▶ [Work item]: Establish how many lines in the entries hold the string "Adenocarcinoma". The number by itself is the whole answer.

== Segment start ==

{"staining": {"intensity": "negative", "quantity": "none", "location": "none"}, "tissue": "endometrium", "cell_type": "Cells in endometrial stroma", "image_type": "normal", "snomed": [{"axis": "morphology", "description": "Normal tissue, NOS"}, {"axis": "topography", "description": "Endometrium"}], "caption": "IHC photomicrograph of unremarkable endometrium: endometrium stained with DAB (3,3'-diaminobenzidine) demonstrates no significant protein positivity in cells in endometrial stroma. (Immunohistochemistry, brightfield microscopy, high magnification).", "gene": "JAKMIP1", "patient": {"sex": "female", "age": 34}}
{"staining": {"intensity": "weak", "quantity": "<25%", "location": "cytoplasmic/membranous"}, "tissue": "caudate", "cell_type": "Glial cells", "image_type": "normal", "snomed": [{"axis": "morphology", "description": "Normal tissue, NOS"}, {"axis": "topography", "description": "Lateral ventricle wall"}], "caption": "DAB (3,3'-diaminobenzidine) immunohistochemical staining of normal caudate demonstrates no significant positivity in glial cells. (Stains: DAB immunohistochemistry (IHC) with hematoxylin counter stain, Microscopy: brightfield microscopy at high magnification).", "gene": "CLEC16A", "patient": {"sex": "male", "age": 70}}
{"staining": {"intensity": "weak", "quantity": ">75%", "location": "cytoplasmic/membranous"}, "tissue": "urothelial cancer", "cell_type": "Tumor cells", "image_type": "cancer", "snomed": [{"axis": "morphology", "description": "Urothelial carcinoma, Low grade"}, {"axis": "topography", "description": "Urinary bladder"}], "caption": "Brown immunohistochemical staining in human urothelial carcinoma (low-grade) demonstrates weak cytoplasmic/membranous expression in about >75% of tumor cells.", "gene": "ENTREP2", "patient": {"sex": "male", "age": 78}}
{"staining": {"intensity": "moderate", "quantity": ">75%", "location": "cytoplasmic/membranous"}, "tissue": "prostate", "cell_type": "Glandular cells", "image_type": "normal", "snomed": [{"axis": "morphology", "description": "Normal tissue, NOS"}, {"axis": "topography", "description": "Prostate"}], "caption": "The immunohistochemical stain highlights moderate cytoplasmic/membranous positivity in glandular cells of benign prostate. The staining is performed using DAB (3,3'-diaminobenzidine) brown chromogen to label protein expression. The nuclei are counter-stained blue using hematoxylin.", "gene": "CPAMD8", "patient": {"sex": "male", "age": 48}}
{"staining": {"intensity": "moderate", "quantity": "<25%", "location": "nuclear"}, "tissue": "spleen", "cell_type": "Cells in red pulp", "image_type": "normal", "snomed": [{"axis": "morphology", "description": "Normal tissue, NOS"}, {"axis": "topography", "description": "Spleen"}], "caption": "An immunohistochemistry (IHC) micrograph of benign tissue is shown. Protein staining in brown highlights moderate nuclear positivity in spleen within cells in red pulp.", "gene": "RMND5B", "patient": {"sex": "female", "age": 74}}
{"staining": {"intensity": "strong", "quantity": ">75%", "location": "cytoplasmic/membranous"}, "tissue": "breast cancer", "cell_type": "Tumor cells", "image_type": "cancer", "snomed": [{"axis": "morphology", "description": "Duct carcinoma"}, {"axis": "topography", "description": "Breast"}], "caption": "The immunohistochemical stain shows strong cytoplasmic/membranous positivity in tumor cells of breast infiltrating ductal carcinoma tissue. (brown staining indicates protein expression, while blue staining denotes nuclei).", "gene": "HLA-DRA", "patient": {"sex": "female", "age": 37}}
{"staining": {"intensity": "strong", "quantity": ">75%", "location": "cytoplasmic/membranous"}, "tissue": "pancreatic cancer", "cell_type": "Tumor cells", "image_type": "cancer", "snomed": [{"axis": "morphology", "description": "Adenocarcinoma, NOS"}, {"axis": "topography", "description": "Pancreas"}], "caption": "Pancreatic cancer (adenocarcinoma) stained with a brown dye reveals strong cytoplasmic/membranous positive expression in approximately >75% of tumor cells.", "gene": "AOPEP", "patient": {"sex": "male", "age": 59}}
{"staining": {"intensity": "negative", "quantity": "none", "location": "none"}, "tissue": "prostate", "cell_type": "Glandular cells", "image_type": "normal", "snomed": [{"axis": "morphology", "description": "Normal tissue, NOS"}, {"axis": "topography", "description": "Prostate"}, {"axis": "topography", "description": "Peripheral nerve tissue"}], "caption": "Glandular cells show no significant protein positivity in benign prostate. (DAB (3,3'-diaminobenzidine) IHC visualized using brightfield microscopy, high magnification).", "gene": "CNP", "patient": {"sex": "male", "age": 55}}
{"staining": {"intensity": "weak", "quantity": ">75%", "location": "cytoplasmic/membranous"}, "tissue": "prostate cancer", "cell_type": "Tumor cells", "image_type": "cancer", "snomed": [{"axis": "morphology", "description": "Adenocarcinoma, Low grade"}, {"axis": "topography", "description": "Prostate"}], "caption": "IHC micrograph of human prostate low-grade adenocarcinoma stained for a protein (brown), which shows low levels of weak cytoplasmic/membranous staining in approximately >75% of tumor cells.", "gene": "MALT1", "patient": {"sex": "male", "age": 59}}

== Segment end ==

▶ [Answer to this exercise]: 2